Congress now turns its attention to the federal debt limit, which must either be raised or suspended to prevent the government from defaulting on its debts before the Treasury Department runs out of money on October 18th. To learn more about the debt ceiling’s history and purpose, please read Perry Adair’s comments during his recent interview with CNET.
President Biden and Senate Minority Leader Mitch McConnell (R-KY) are accusing one another of dragging the nation closer to default. Leader McConnell refuses to extend the debt limit in a bipartisan manner, even though Republicans joined Democrats three times during the Trump Administration to suspend the limit.

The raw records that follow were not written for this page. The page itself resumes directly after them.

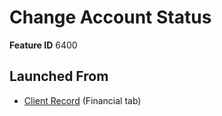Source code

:# Change Account Status

**Feature ID** 6400

## Launched From

- [Client Record](Client%20Record.md) (Financial tab)











































































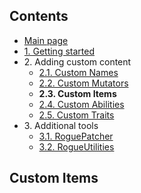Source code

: ## Contents ##

- [Main page](https://github.com/Abbysssal/RogueLibs)
- [1. Getting started](./1.%20Getting%20started.md)
- 2\. Adding custom content
  - [2.1. Custom Names](./2.1.%20Custom%20Names.md)
  - [2.2. Custom Mutators](./2.2.%20Custom%20Mutators.md)
  - **2.3. Custom Items**
  - [2.4. Custom Abilities](./2.4.%20Custom%20Abilities.md)
  - [2.5. Custom Traits](./2.5.%20Custom%20Traits.md)
- 3\. Additional tools
  - [3.1. RoguePatcher](./3.1.%20RoguePatcher.md)
  - [3.2. RogueUtilities](./3.2.%20RogueUtilities.md)

## Custom Items ##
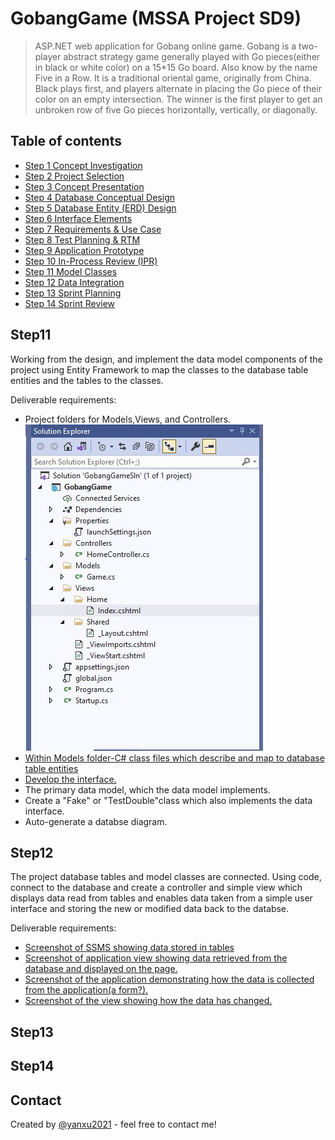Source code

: # GobangGame (MSSA Project SD9)
>ASP.NET web application for Gobang online game.
>Gobang is a two-player abstract strategy game generally played with Go pieces(either in black or white color) on a 15*15 Go board. Also know by the name Five in a Row.
>It is a traditional oriental game, originally from China. 
>Black plays first, and players alternate in placing the Go piece of their color on an empty intersection. 
>The winner is the first player to get an unbroken row of five Go pieces horizontally, vertically, or diagonally.

## Table of contents
* [Step 1 Concept Investigation](#Step1)
* [Step 2 Project Selection](#Step2)
* [Step 3 Concept Presentation](#step3)
* [Step 4 Database Conceptual Design](#step4)
* [Step 5 Database Entity (ERD) Design](#step5)
* [Step 6 Interface Elements](#step6)
* [Step 7 Requirements & Use Case](#step7)
* [Step 8 Test Planning & RTM](#step8)
* [Step 9 Application Prototype](#step9)
* [Step 10 In-Process Review (IPR)](#step10)
* [Step 11 Model Classes](#Step11)
* [Step 12 Data Integration](#Step12)
* [Step 13 Sprint Planning](#Step13)
* [Step 14 Sprint Review](#Step14)

## Step11
<p>Working from the design, and implement the data model components of the project using Entity Framework to map the classes to the database table entities and the tables to the classes.</p>
<p>Deliverable requirements:
  <ul>
    <li>Project folders for Models,Views, and Controllers.</a></li>
    <img src="https://github.com/yanxu2021/GobangGame/blob/master/ScreenShots/1Folders%20for%20MVC.JPG">
    <li><a href="https://github.com/yanxu2021/GobangGame/tree/master/GobangGame/Models">Within Models folder-C# class files which describe and map to database table entities</a></li>
    <li><a href='https://github.com/yanxu2021/GobangGame/blob/master/GobangGame/Models/IGameRepository.cs'>Develop the interface.</a></li>
    <li>The primary data model, which the data model implements.</li>
    <li>Create a "Fake" or "TestDouble"class which also implements the data interface.</li>
    <li>Auto-generate a databse diagram.</li>
    </ul>
  </p>
  
## Step12
<p>The project database tables and model classes are connected. Using code, connect to the database and create a controller and simple view which displays data read from tables and enables data taken from a simple user interface and storing the new or modified data back to the databse.</p>
<p>Deliverable requirements:
  <ul>
    <li><a href="">Screenshot of SSMS showing data stored in tables</a></li>
    <li><a href="">Screenshot of application view showing data retrieved from the database and displayed on the page.</a></li>
    <li><a href="">Screenshot of the application demonstrating how the data is collected from the application(a form?).</a></li>
    <li><a href="">Screenshot of the view showing how the data has changed.</a></li>
    </ul>
  </p>

## Step13

## Step14

## Contact
Created by [@yanxu2021](https://www.linkedin.com/in/yanxu2021/) - feel free to contact me!
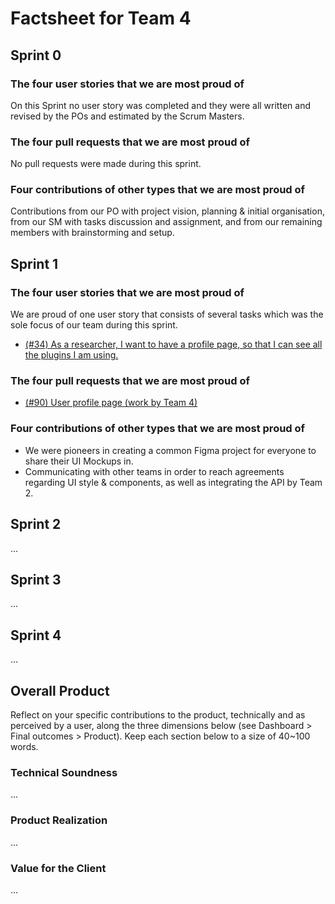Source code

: # Factsheet for Team 4 

## Sprint 0

### The four user stories that we are most proud of

On this Sprint no user story was completed and they were all written and revised by the POs and estimated by the Scrum Masters.

### The four pull requests that we are most proud of

No pull requests were made during this sprint.

### Four contributions of other types that we are most proud of

Contributions from our PO with project vision, planning & initial organisation, from our SM with tasks discussion and assignment, and from our remaining members with brainstorming and setup.


## Sprint 1

### The four user stories that we are most proud of

We are proud of one user story that consists of several tasks which was the sole focus of our team during this sprint.

- [(#34) As a researcher, I want to have a profile page, so that I can see all the plugins I am using.](https://github.com/FEUP-MEIC-DS-2023-1MEIC08/VAXPRED/issues/34)

### The four pull requests that we are most proud of

- [(#90) User profile page (work by Team 4)](https://github.com/FEUP-MEIC-DS-2023-1MEIC08/VAXPRED/pull/90)

### Four contributions of other types that we are most proud of

- We were pioneers in creating a common Figma project for everyone to share their UI Mockups in.
- Communicating with other teams in order to reach agreements regarding UI style & components, as well as integrating the API by Team 2.


## Sprint 2

...


## Sprint 3

...


## Sprint 4

...


## Overall Product

Reflect on your specific contributions to the product, technically and as perceived by a user, along the three dimensions below (see Dashboard > Final outcomes > Product). Keep each section below to a size of 40~100 words.


### Technical Soundness

...


### Product Realization

...


### Value for the Client

...
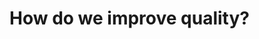 <!-- TITLE: Test Page -->
<!-- SUBTITLE: A quick summary of Test Page -->

# How do we improve quality?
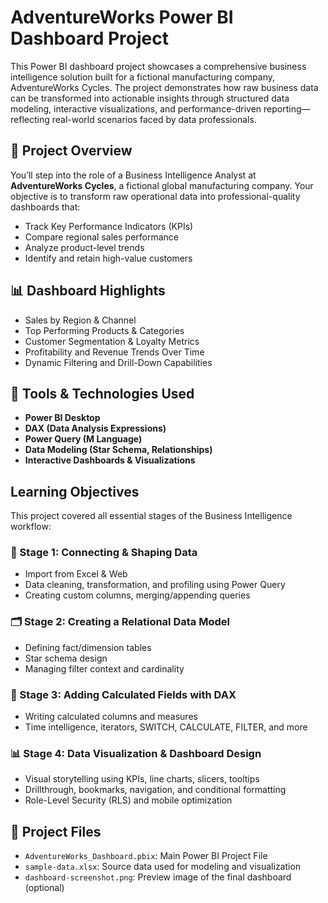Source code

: # AdventureWorks Power BI Dashboard Project

This Power BI dashboard project showcases a comprehensive business intelligence solution built for a fictional manufacturing company, AdventureWorks Cycles. 
The project demonstrates how raw business data can be transformed into actionable insights through structured data modeling, interactive visualizations, and performance-driven reporting—reflecting real-world scenarios faced by data professionals.

## 🚀 Project Overview

You’ll step into the role of a Business Intelligence Analyst at **AdventureWorks Cycles**, a fictional global manufacturing company. Your objective is to transform raw operational data into professional-quality dashboards that:
- Track Key Performance Indicators (KPIs)
- Compare regional sales performance
- Analyze product-level trends
- Identify and retain high-value customers

## 📊 Dashboard Highlights

- Sales by Region & Channel
- Top Performing Products & Categories
- Customer Segmentation & Loyalty Metrics
- Profitability and Revenue Trends Over Time
- Dynamic Filtering and Drill-Down Capabilities

## 🔧 Tools & Technologies Used

- **Power BI Desktop**
- **DAX (Data Analysis Expressions)**
- **Power Query (M Language)**
- **Data Modeling (Star Schema, Relationships)**
- **Interactive Dashboards & Visualizations**

## Learning Objectives

This project covered all essential stages of the Business Intelligence workflow:

### 📁 Stage 1: Connecting & Shaping Data
- Import from Excel & Web
- Data cleaning, transformation, and profiling using Power Query
- Creating custom columns, merging/appending queries

### 🗂️ Stage 2: Creating a Relational Data Model
- Defining fact/dimension tables
- Star schema design
- Managing filter context and cardinality

### 📐 Stage 3: Adding Calculated Fields with DAX
- Writing calculated columns and measures
- Time intelligence, iterators, SWITCH, CALCULATE, FILTER, and more

### 📊 Stage 4: Data Visualization & Dashboard Design
- Visual storytelling using KPIs, line charts, slicers, tooltips
- Drillthrough, bookmarks, navigation, and conditional formatting
- Role-Level Security (RLS) and mobile optimization

## 📁 Project Files

- `AdventureWorks_Dashboard.pbix`: Main Power BI Project File
- `sample-data.xlsx`: Source data used for modeling and visualization
- `dashboard-screenshot.png`: Preview image of the final dashboard (optional)

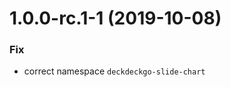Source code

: <a name="1.0.0-rc.1-1"></a>
# 1.0.0-rc.1-1 (2019-10-08)

### Fix

* correct namespace `deckdeckgo-slide-chart`
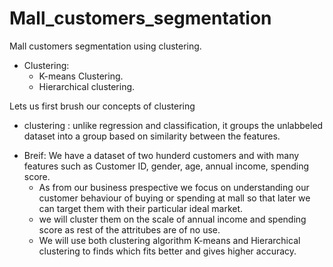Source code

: # Mall_customers_segmentation

Mall customers segmentation using clustering.

* Clustering:
    - K-means Clustering.
    - Hierarchical clustering.

Lets us first brush our concepts of clustering 
- clustering : unlike regression and classification, it groups the unlabbeled dataset into a group based on similarity between the features.

* Breif:
  We have a dataset of two hunderd customers and with many features such as Customer ID, gender, age, annual income, spending score.
  - As from our business prespective we focus on understanding our customer behaviour of buying or spending at mall so that later we can target them with their particular ideal market.
  - we will cluster them on the scale of annual income and spending score as rest of the attritubes are of no use.
  - We will use both clustering algorithm K-means and Hierarchical clustering to finds which fits better and gives higher accuracy.
  
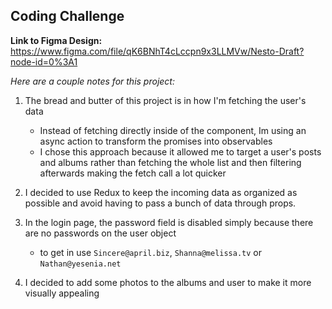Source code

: ## Coding Challenge 

**Link to Figma Design:** https://www.figma.com/file/qK6BNhT4cLccpn9x3LLMVw/Nesto-Draft?node-id=0%3A1

*Here are a couple notes for this project:*

1. The bread and butter of this project is in how I'm fetching the user's data
    -   Instead of fetching directly inside of the component, Im using an async action to transform the promises into observables
    -   I chose this approach because it allowed me to target a user's posts and albums rather than fetching the whole list and then filtering afterwards making the    fetch call a lot quicker

2. I decided to use Redux to keep the incoming data as organized as possible and avoid having to pass a bunch of data through props.

3. In the login page, the password field is disabled simply because there are no passwords on the user object
    - to get in use `Sincere@april.biz`, `Shanna@melissa.tv` or `Nathan@yesenia.net`

4. I decided to add some photos to the albums and user to make it more visually appealing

Now, Democrats are searching for an alternative path. One such option is to use budget reconciliation to extend the debt limit, which would take about two weeks. However, President Biden has been adamant in opposing this cumbersome process, preferring instead that the Senate hold a simple floor vote on the matter. Under that plan, 10 Republicans would need to vote with Democrats to end an inevitable filibuster, thereby allowing all 50 Democrats and Vice President Kamala Harris to vote to suspend the limit.
Separately, Congress has not yet passed the Senate-backed Bipartisan Infrastructure Plan and the $3.5 trillion tax-and-spend, social safety-net budget reconciliation plan. Speaker Nancy Pelosi missed the self-imposed September 27th deadline to pass the bipartisan deal after competing Moderate and Progressive factions couldn’t agree over whether to pass it before the Senate first passes the reconciliation plan.
Those intra-party fractures were heightened when moderate Senators Joe Manchin (D-WV) and Kyrsten Sinema (D-AZ) demanded that the $3.5 trillion reconciliation bill be cut by over half its amount. President Biden travelled to the Hill last week in hopes of easing the divide, but to no avail. Instead, lawmakers passed a 30-day extension of surface transportation funding in the hopes that a broader agreement can later be reached.
HAPPENING ON THE HILL
The House and Senate will conduct numerous hearings this week. One that will attract several headlines is the House Oversight and Reform Committee’s hearing on Arizona’s controversial election audit, which recently re-affirmed President Biden’s 2020 victory by an even larger margin than previously counted. Others include:
- The Banking, Housing, and Urban Affairs Committee, which will consider the broad effects of the Taliban’s takeover in Afghanistan;
- The Commerce, Science, and Transportation Committee’s Consumer Protection, Production Safety, and Date Security Subcommittee, which will hear testimony from the Facebook Whistleblower, Frances Haugen; and
- The Judiciary Committee, which will discuss renewing the Violence Against Women Act and will continue considering voting rights legislation.
Becker’s Federal Lobbying Team will continue to monitor these developments as they evolve and will share with you as soon as information becomes available.